To oversimplify, Nico Nico is fairly similar to other video-sharing platforms like Youtube, Daily Motion and Vimeo. Subscribers can upload and share their videos for others to feedback and approve. And recently, I’ve also noticed that many aspiring animators upload their short videos – many of them surprisingly high school students – and the quality makes for a pleasant, eye-opening experience.
Nonetheless, I believe that most people would know Nico Nico more as a launching platform for vocaloid diva Hatsune Miku to shake the game of music entertainment. Which is intriguing as much as it is scary, because Hatsune Miku is NOT A REAL PERSON. Her voice was taken from samples of seiyuu actress Fujita Saki, and her character was conceptualized by a software development firm. And yet, with her emerald green hair, giant doe eyes and sexy gams, she fills concert halls with men who fall head over heels with her like ants to their queen.
That’s a terrible analogy, but it is no less befitting.
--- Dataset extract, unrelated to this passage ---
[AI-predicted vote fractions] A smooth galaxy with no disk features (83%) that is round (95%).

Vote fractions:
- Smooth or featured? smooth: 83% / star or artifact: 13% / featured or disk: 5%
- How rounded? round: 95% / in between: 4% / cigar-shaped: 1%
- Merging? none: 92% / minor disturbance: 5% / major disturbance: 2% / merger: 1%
I suppose with that came an avalanche of other inspired artists who decided that Nico Nico was the best platform to launch an online music career without revealing the real people behind those voices – well, at least the ones that are clearly real. Many of them rely on auto-tune technology, but as many as there are artificial beings, there is a formidable number of genuinely talented singers hiding behind their characters.
Supercell is probably the next best example. The man behind this 11-piece band, Ryo, launched songs on Nico Nico first before releasing their independent records, and there has been some modest success. EGOIST probably stands out the most among the members, having sung theme songs for a couple of anime series. I have not heard them sing live, but anyone who has heard The Beast with No Name『名前のない怪物』has got to acknowledge this talent.
One loophole I see in this business is saturation. Technology has made it possible to release new singers so quickly, no one seems to know how many there really are right now. One look at utaite.wikia.com was enough to disorient me. But the other – and possibly more dubious – is denying reality. The temptation to stay hidden behind a fictional character also creates a comfort zone to be famous with anonymity, and safety against unwanted attention. I imagine one feels good not to be judged based on their true appearances; they use the songs to their full potential to let the fans create their preferred image themselves. It’s a win-win for all.
I will continue to explore more of such singers in this world of unreal people, although I sincerely hope that these singers will come out from the shadows to reveal who they are – not as a character design, but living, breathing flesh like the rest of us.